NAVALENO
La Guardia Civil irrumpe en un bar tras una llamada relacionada con ETA
El suceso ocurrió en La Terraza en la madrugada del pasado martes cuando ocho agentes entraron en el establecimiento después de ser alertados de la presencia de posibles terroristas
V.R.A. / I.Ll.Y.

La madrugada del pasado martes será difícil de olvidar para la treintena de personas que se encontraban tomando algo en el bar La Terraza de Navaleno. Y es que, según apuntó ayer el dueño del establecimiento, “ocho agentes de la Guardia Civil entraron al bar sobre las 01.30 horas de la mañana pidiendo el carné de identidad a todo el mundo que se encontraba en el interior del establecimiento”. Al parecer, según pudo saber más tarde el propietario del local ya que ninguno de los agentes le informaron de lo que sucedía en el momento de la intervención, “alguien llamó a la Guardia Civil alertando de que había varias personas hablando en vasco que se montaron en una furgoneta” notando algo sospechoso.

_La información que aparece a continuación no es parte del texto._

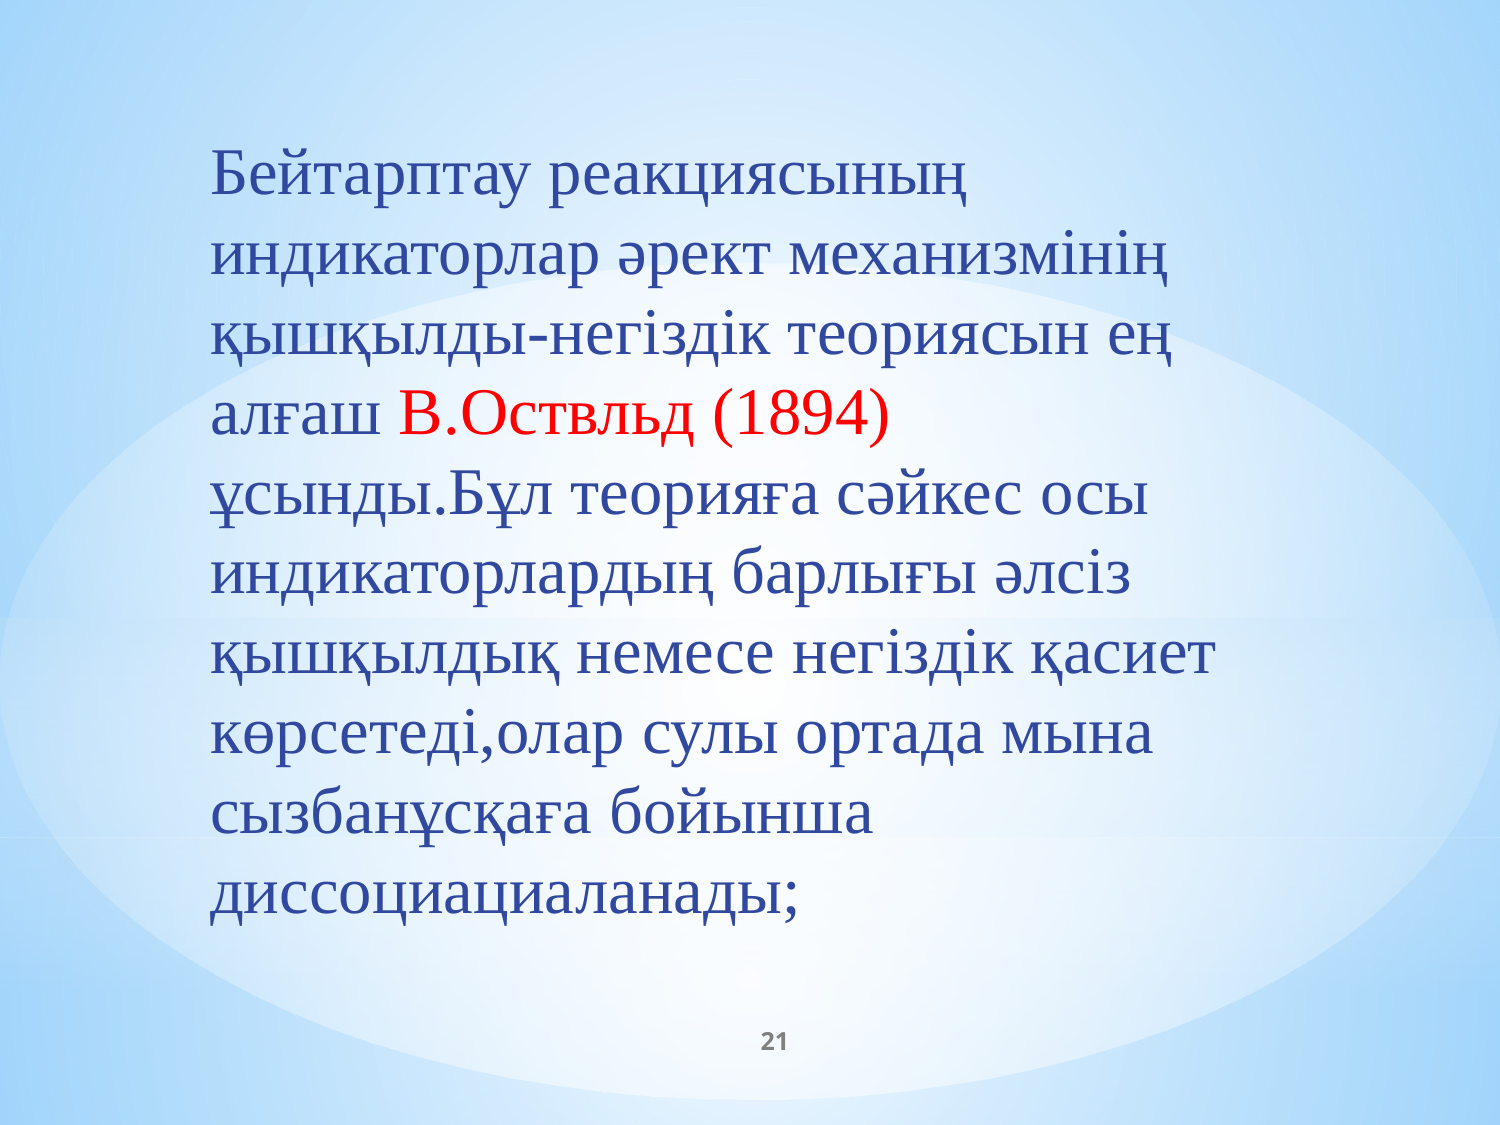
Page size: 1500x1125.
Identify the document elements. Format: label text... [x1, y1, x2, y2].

Tras recibir esta llamada antiterrorista los agentes se desplazaron inmediatamente hasta el establecimiento indicado por la persona que, según las informaciones a las que ha tenido acceso HERALDO, parece que creyó reconocer a alguno de los terroristas que están siendo buscados por las fuerzas y cuerpos de seguridad del Estado y cuyas fotografías se han distribuido por el Ministerio del Interior pidiendo la colaboración ciudadana.

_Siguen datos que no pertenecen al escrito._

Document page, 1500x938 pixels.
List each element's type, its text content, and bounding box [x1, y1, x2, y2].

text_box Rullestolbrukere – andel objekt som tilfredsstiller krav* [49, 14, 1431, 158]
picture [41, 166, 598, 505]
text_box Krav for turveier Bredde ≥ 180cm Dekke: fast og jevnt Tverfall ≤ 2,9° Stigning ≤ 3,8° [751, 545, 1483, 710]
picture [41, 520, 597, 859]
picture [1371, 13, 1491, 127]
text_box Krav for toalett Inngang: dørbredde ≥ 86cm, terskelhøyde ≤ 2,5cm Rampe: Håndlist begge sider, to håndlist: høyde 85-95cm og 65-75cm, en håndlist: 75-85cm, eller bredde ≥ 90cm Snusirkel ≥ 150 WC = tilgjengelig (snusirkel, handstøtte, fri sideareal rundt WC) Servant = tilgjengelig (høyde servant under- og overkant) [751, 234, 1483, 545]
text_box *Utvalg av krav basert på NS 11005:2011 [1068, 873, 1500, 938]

Por su parte, fuentes de la Subdelegación del Gobierno señalaron que una persona de la zona en estado ebrio dio la alarma a los agentes de la Guardia Civil sobre la presencia en el bar La Terraza de un presunto terrorista a quien había conseguido identificar en uno de los carteles que distribuye el Gobierno central. Por ello, los agentes se trasladaron hasta el establecimiento para comprobar que éste no provocaba ningún altercado.
Según la versión del dueño del establecimiento, “al bar entraron ocho guardias civiles, cuatro de ellos armados con metralletas, que se posicionaron y empezaron a pedir a todo el mundo que se identificase”. El propietario del establecimiento continuó explicando que “todo el mundo que se encontraba en ese momento en el interior era del pueblo o gente conocida” pero, aún así, comprobaron los carné de todos. Además, y según explicó la misma fuente, ser testigo de semejante despliegue provocó “que a una chica que se encontraba tomando algo con sus padres le diera un ataque de ansiedad” por lo que tuvo que ser atendida por los sanitarios.
Los agentes de la Guardia Civil realizaron su trabajo de forma concisa y sin explicar en ningún momento al dueño del bar el motivo de su aparición a pesar de que el propietario del local intentó averiguar cuál era la causa de su entrada en el local. Tras comprobar las identidades de la treintena de personas que se encontraba en el bar en ese momento, “los agentes se marcharon sin más” aunque, antes de abandonar el pueblo, “dieron un par de vueltas por la zona”.